I didn’t say to unload the SIP module or block port 5060. I said to reduce your Asterisk usage to try to isolate things. For example, if calls are being recorded then don’t. You have to understand what the calls are doing and then simplify that to try to figure it out. Noone else has reported anything like this, so doing that can isolate what it is in your environment exactly that is doing it.

Recording is off.

When I make an outgoing call I see those warnings:
[2017-05-02 15:14:56] WARNING[47914]: func_cdr.c:383 cdr_write_callback: CDR requires a value (CDR(variable)=value)
[2017-05-02 15:14:57] WARNING[51631][C-00000009]: chan_iax2.c:1239 jb_warning_output: Resyncing the jb. last_delay 0, this delay -410728462, threshold 1000, new offset 410728462

With only 1 outgoing call (2 channels) the CPU use of process asterisk goes up to 20%.
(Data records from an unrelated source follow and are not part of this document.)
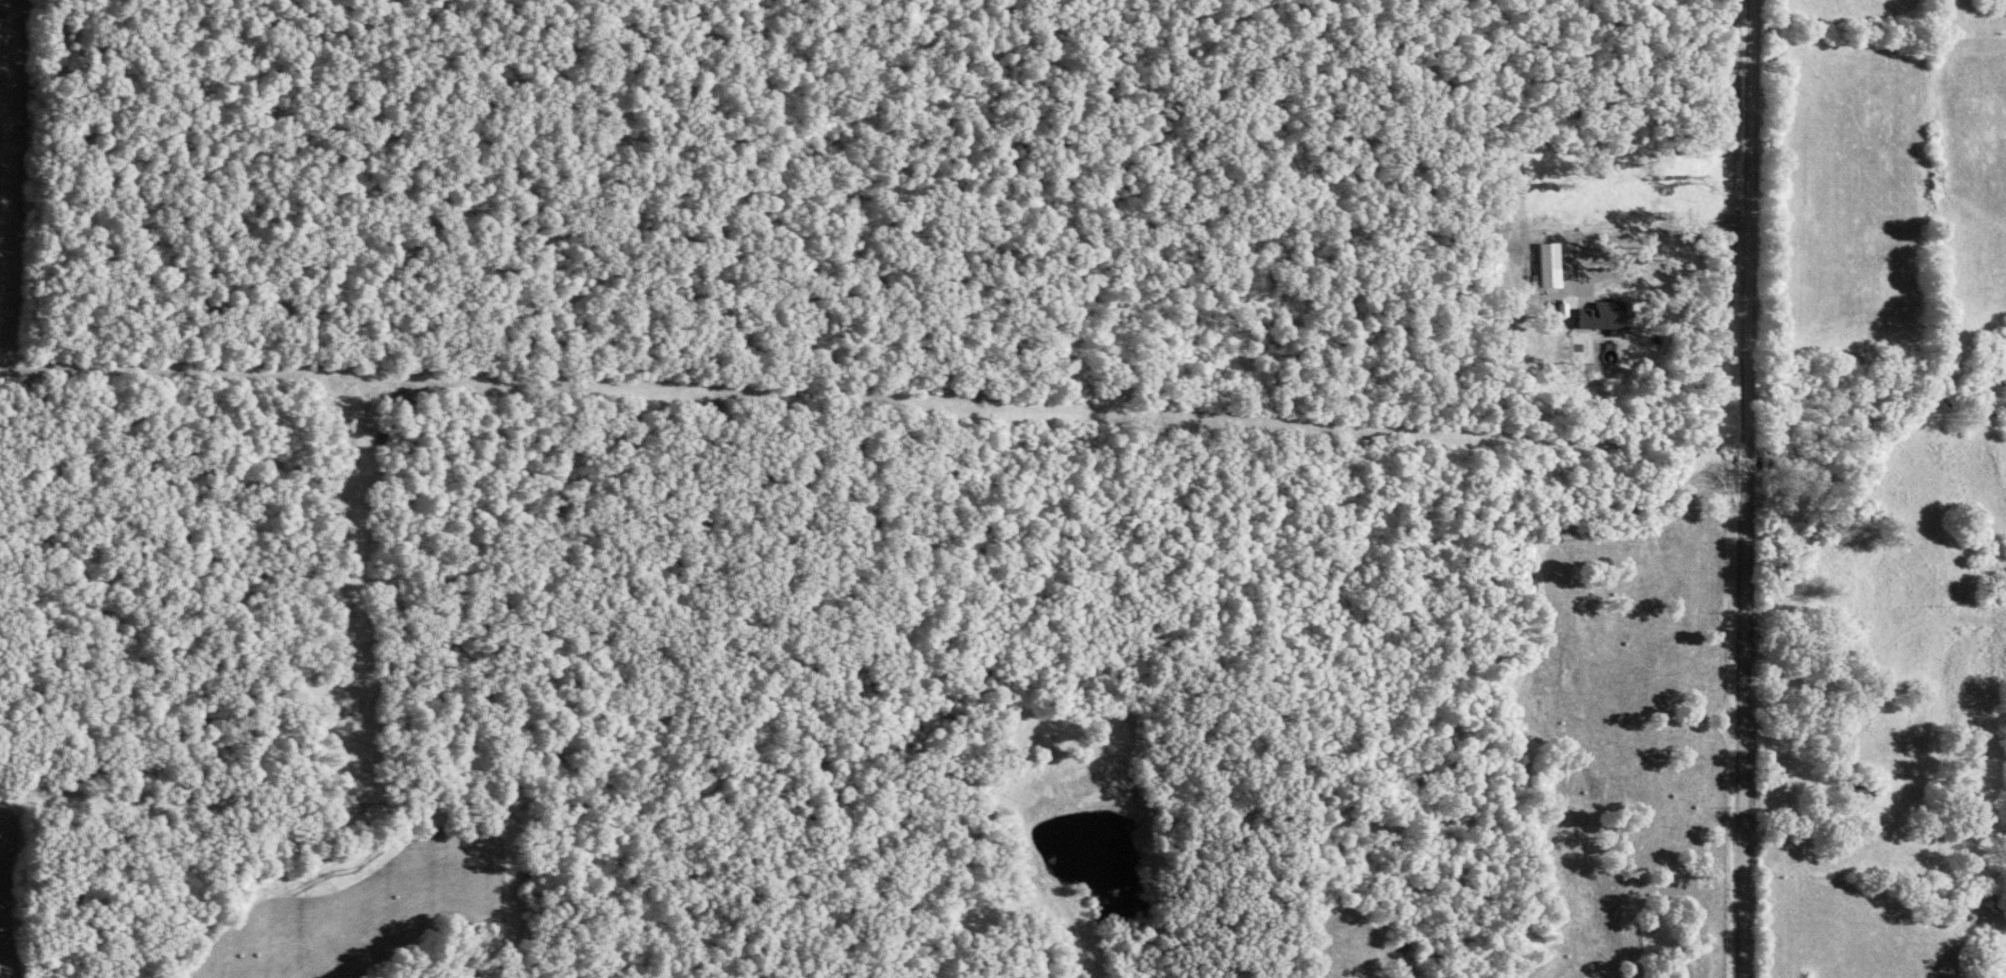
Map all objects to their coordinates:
road: (1595, 237)
building: (1546, 262)
building: (1602, 313)
road: (1741, 488)
road: (1872, 642)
Are you using a jitterbuffer in Asterisk? If you disable that what happens?

Disabled jitterbuffer and disabled rtp checksums.

Problem stays the same.

Then you have to try to isolate it even more. That’s the only thing I can really say about this…

Yeah, I don’t know what to isolate even more. I also deleted all the logfile creating.

Reloading also takes quite some more time then before. Is there any possibility to debug the reloading process?

The easiest way is like I’ve been saying, simplify and eliminate things and then add back. That includes for configuration. Outside of that you have to do process profiling to understand where CPU time is being spent, in what functions.

Just happened something similar, this compilation flags were activated in “Compiler” Section of menuconfig:

  • DONT OPTIMIZE
  • DEBUG THREADS
  • DEBUG FD_LEAKS
  • *debug options…

After disabling cpu went down a 60% (was 150% higher than usual).

13 is EOL. You need to be on 20 or 21.